── 文書の抜粋

【3月7日 AFP】米ニューヨーク州南部地区連邦地方裁判所(US District Court, Southern District of New York)は6日、世間の注目を集めた一連のサイバー攻撃に関与した英国、アイルランド、米国在住の5人が訴追されたことを明らかにした。

 訴追されたのは、英国在住のライアン・アクロイド(Ryan Ackroyd、23)とジェイク・デイビス(Jake Davis、29)、アイルランド在住のダレン・マーティン(Darren Martyn、25)とドナカー・オシアベイル(Donncha O'Cearrbhail、19)、米国在住のジェレミー・ハモンド(Jeremy Hammond、27)の5被告。

 公開された起訴状には、ソニー・ピクチャーズエンタテインメント(Sony Pictures Entertainment)や米情報関連企業「ストラトフォー(Stratfor)」、米コンピューター・セキュリティー会社「HBゲーリー(HBGary)」に対する攻撃など、ここ数年世間を騒がせたサイバー攻撃が記載されている。

────

> あなたの目的:
上のサイバー攻撃訴追の記事について、最後の文の後に続く部分を書いてください。 次のデータはサイバー攻撃訴追の記事とは関係がない。

── データ一覧

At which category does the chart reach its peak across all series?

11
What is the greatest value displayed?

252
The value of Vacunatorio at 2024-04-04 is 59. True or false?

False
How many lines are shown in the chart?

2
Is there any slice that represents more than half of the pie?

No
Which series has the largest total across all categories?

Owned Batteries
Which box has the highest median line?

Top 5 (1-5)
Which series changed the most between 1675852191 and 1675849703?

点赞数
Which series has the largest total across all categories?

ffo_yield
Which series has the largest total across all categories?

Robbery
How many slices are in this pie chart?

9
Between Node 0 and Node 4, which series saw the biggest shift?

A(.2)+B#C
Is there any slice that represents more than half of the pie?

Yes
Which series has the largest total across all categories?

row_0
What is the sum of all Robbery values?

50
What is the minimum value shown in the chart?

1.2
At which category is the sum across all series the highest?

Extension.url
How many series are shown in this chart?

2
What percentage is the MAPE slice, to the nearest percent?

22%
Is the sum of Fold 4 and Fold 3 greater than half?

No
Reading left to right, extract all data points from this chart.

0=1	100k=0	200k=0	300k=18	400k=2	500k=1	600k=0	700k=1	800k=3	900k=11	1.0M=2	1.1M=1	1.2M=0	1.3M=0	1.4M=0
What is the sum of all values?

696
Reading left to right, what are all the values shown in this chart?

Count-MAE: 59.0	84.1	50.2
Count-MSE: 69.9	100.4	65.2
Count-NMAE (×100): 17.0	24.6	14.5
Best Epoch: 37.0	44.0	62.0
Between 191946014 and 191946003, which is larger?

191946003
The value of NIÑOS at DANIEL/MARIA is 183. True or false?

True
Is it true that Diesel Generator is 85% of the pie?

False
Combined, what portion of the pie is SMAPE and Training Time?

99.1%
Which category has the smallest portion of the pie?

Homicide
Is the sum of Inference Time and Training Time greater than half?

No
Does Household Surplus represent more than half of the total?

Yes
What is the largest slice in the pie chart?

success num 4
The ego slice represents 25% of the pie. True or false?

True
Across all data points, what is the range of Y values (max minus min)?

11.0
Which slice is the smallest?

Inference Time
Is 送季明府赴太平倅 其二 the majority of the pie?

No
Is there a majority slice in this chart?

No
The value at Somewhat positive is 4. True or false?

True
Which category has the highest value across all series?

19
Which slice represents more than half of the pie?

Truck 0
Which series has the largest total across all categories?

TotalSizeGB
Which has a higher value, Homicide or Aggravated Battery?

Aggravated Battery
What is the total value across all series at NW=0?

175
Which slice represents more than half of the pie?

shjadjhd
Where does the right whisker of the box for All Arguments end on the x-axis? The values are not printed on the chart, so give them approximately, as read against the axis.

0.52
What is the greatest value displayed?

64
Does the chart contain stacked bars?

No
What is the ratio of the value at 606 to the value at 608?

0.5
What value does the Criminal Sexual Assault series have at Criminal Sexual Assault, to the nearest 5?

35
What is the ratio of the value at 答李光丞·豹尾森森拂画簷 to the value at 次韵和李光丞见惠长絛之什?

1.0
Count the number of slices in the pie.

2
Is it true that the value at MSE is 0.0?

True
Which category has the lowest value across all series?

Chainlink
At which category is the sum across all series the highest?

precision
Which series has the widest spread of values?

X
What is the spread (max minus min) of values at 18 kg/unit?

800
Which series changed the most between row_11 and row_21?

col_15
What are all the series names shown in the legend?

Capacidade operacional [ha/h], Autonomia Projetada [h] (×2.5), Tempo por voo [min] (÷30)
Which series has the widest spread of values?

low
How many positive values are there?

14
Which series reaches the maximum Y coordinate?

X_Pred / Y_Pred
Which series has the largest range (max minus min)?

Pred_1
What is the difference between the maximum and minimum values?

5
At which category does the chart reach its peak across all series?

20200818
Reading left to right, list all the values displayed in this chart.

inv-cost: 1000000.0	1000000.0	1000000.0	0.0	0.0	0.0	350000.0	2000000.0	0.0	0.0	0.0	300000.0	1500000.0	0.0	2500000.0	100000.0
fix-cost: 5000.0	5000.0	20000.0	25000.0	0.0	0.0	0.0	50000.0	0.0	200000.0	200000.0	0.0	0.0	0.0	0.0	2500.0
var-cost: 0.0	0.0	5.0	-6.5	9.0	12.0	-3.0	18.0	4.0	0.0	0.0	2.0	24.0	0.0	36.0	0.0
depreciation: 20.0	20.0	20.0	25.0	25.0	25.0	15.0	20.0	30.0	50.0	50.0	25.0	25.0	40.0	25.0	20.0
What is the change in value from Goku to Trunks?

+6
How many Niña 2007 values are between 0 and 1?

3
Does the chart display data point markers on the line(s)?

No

────

> 模範解答:
 5人は米ビデオゲーム製作会社のベセスダ・ソフトワークス(Bethesda Softworks)、アイルランド警察、アイルランドの政党の統一アイルランド党(Fine Gael)、米テレビ局のフォックス放送(Fox Broadcasting Company)、米公共放送サービス(Public Broadcasting ServicePBS)に対する攻撃にも関与したとされている。

■有力ハッカーがFBIに捜査協力

 米当局によると、「Sabu」のスクリーンネームで知られ、アノニマスから派生した国際ハッカー集団「ラルズ・セキュリティー(Lulz Security)」のリーダーだったヘクター・ザビエル・モンセガー(Hector Xavier Monsegur)被告(28)は一連のハッカー攻撃に関する罪を認めており、124年の禁錮刑が言い渡される可能性があるという。

 米捜査当局は、今回の5人を訴追する上でモンセガー被告の協力があったかどうかについては明らかにしていないが、米FOXニュース(Fox News)は、モンセガー被告が数か月に渡ってひそかに米連邦捜査局(FBI)の捜査に協力していたと報じている。

 6日に公開された文書によれば、モンセガー被告は前年8月にサイバー攻撃関連の12の罪を認め、クレジットカード大手のマスターカード(MasterCard)とビザ(Visa)、オンライン決済サービス「ペイパル(PayPal)」、そしてアルジェリアやチュニジア、イエメン、ジンバブエの政府に対してアノニマスが行った攻撃に関与したことも認めているという。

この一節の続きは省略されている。